Constant change engineered by politicians, no wonder that parents are bemused and no wonder that in The Times recently (August 15th 2018) Alice Thomson wrote that “Parents, pupils and teachers will want to scream at the carnage.” We must remember too that for many politicians there are schools to which they are prepared to send their own children and schools for other people’s children: Blair and Abbot for a start.

For a while I hoped that free schools might provide the answer, with parents and teachers working together for the benefit of children. The head of one of the first of these spoke of running an independent, state-funded school, but these schools now seem to face the same challenges as other schools.

At sixteen I failed English literature, left school and went farming.
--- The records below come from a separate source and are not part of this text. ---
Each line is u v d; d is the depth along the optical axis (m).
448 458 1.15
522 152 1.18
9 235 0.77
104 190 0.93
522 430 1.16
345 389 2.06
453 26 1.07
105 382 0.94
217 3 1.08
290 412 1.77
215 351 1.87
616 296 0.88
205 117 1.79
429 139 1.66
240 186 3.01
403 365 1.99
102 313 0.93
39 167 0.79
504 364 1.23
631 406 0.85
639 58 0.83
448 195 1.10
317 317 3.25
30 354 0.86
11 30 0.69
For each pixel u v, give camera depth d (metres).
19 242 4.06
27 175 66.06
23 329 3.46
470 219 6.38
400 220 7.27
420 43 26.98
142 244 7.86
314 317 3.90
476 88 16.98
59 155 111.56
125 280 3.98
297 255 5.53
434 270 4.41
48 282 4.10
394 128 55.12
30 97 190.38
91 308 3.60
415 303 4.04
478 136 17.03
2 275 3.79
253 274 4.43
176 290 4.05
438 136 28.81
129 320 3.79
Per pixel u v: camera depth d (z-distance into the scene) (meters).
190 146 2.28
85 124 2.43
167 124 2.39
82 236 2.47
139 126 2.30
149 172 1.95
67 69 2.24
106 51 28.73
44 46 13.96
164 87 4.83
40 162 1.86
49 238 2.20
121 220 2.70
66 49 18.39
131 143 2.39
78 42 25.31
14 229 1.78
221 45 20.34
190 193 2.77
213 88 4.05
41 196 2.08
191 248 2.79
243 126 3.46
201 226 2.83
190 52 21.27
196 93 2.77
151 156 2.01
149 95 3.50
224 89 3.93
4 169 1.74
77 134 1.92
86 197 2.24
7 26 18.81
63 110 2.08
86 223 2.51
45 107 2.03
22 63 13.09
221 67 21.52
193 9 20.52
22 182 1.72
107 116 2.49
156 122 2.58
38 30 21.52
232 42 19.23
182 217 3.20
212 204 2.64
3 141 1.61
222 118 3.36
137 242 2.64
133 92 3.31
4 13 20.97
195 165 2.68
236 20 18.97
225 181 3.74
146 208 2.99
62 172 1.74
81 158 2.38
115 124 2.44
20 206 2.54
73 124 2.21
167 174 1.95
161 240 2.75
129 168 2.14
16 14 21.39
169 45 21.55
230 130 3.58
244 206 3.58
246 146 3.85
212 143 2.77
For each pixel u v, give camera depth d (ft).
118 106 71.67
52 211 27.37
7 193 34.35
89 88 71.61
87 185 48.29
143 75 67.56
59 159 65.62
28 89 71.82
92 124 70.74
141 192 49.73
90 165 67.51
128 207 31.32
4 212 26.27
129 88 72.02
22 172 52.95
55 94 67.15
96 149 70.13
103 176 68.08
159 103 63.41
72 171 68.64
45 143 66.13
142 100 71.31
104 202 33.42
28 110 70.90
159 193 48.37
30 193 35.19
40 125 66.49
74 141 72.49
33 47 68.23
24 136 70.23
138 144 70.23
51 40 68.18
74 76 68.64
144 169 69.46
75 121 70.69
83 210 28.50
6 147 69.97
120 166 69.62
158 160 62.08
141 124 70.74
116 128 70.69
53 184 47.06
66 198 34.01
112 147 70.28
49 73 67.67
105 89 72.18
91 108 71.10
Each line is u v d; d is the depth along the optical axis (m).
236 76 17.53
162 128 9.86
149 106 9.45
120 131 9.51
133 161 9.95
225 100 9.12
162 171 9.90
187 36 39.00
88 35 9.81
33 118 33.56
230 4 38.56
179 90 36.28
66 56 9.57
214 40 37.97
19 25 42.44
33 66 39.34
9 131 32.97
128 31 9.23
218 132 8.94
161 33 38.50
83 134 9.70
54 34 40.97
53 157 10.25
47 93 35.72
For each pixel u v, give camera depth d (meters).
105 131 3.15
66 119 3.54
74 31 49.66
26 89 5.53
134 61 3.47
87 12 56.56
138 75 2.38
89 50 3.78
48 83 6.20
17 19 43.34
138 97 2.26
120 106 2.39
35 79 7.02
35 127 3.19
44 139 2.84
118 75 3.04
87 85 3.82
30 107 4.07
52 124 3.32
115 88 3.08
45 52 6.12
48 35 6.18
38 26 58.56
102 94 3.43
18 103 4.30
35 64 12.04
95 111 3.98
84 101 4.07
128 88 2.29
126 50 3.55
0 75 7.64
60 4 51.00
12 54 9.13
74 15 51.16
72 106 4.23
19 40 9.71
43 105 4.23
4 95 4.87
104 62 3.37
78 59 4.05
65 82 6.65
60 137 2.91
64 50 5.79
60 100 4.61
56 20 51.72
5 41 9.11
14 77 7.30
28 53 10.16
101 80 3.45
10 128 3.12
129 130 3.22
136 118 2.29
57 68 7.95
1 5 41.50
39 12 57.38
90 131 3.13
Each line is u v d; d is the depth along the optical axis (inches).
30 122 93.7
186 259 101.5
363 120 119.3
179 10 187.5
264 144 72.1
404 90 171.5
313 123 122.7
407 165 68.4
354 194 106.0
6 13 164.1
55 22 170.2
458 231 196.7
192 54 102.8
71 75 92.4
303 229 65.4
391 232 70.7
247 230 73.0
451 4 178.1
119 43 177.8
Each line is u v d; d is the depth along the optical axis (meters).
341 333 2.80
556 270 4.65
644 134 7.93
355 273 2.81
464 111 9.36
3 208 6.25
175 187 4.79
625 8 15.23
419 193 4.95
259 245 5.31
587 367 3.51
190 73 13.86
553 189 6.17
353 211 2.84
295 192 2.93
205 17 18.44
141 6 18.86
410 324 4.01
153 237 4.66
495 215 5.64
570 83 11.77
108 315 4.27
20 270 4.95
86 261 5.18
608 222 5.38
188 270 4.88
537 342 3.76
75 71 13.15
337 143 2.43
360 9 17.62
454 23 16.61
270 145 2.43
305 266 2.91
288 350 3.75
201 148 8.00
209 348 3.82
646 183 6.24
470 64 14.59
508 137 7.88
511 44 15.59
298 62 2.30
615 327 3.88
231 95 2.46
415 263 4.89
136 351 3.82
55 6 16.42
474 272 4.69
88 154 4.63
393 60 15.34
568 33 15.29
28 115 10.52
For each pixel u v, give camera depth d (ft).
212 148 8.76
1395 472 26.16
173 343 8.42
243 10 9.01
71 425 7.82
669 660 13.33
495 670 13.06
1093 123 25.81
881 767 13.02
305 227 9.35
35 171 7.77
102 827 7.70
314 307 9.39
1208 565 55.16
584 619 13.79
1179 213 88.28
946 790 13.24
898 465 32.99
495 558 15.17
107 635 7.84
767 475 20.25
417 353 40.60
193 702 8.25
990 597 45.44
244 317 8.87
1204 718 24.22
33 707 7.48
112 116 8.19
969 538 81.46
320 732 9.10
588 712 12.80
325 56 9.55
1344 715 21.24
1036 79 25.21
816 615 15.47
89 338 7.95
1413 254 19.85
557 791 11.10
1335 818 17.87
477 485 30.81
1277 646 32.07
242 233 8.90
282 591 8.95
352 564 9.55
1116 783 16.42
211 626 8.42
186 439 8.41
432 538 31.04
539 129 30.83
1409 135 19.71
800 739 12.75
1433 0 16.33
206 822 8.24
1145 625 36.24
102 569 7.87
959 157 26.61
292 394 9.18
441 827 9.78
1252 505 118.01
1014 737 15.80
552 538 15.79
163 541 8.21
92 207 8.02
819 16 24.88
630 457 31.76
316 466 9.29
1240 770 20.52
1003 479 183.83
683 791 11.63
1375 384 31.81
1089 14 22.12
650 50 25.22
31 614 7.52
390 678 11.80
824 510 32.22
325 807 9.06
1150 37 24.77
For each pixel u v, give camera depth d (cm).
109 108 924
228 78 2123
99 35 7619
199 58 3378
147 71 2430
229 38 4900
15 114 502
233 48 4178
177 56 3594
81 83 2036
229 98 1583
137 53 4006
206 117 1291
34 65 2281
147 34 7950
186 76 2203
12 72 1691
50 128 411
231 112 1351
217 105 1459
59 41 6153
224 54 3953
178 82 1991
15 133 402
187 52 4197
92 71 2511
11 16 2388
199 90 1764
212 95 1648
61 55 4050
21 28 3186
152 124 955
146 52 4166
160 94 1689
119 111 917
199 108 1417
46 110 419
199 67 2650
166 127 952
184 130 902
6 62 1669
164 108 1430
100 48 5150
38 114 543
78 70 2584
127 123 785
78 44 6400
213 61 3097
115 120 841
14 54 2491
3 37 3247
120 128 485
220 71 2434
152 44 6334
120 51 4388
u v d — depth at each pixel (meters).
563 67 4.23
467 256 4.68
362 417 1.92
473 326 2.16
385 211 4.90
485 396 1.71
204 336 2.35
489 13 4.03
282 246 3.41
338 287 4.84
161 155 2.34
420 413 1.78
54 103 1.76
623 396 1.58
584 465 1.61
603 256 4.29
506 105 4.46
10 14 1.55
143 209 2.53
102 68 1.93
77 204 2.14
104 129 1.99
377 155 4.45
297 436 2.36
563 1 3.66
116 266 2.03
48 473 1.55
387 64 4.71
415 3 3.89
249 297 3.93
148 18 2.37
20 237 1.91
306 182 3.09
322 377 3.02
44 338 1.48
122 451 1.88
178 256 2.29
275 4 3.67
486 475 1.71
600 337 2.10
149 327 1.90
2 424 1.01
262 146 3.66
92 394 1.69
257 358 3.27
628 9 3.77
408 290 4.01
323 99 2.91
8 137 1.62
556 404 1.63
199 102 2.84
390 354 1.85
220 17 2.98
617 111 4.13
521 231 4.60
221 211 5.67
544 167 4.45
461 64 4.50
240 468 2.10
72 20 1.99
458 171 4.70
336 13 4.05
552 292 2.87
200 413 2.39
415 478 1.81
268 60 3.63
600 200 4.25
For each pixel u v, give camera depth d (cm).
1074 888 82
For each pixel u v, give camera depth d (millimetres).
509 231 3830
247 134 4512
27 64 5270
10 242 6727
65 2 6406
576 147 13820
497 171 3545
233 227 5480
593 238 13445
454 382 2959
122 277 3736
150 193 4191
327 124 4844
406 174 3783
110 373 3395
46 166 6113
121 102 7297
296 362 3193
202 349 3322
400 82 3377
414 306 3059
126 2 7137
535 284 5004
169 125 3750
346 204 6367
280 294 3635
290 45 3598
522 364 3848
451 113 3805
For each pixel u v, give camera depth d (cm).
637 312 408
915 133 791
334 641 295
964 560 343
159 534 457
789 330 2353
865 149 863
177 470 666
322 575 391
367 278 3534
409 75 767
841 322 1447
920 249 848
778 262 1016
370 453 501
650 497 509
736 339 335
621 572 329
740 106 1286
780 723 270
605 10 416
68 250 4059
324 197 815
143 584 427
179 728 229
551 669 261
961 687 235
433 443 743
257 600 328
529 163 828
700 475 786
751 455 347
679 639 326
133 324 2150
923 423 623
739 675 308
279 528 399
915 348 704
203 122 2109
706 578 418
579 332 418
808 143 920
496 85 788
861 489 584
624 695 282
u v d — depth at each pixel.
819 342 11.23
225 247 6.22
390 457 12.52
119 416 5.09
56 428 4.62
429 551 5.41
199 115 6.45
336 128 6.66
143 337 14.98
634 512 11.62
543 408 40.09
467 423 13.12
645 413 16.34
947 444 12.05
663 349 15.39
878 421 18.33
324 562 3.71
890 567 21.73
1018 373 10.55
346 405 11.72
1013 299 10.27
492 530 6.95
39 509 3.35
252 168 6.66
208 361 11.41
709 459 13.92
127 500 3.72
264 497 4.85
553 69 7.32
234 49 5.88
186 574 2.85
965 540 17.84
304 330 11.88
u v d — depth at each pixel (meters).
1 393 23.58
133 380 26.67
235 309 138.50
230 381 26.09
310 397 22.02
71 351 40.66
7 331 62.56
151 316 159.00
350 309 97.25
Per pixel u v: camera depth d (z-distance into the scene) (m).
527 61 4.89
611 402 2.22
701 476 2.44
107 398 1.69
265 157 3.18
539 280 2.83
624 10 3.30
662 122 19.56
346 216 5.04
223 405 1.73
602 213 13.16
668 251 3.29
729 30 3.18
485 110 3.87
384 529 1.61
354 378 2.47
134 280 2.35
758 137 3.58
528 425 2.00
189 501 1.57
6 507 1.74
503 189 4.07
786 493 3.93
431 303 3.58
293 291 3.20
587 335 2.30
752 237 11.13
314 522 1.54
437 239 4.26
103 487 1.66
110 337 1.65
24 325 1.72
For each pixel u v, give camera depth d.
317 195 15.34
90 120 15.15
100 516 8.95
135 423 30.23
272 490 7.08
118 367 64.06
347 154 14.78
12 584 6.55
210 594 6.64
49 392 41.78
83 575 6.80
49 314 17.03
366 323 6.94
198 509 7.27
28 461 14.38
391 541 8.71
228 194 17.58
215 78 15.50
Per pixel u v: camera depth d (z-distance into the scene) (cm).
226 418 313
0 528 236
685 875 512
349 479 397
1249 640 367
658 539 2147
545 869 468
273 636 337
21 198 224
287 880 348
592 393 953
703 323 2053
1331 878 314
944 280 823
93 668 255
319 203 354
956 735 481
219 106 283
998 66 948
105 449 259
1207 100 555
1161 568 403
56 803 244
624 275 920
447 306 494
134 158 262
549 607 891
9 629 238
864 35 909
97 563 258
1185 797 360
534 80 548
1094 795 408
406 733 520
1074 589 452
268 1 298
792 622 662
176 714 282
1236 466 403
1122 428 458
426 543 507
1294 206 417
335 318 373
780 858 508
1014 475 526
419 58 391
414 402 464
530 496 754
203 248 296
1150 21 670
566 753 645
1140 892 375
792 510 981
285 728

Ten years on, when I knew that a change of career was called for, it was my adult appreciation of my own teachers that led me to the most important job in the world. Another ten years and I was an examiner of the subject which I had failed at school. I always told my pupils this story – failing an exam is not the end of the world; just learn from it.

Once children have demonstrated their abilities with maths, English and STEM subjects politicians no longer seem interested in them and do not ask how well or otherwise they perform as employees, parents, or as citizens. Thomson is right to concern herself with individuals’ fulfilment; the aspects of character and personality that concern all of us are complex and multi-dimensional, way beyond any scheme of academic examination but equally important for we have to try to live our lives as human beings, clever or not-so-clever, attractive or less so, good or bad or somewhere in between. This is a human dilemma to which politicians do not have answers that are any better than anyone else’s. They should keep out.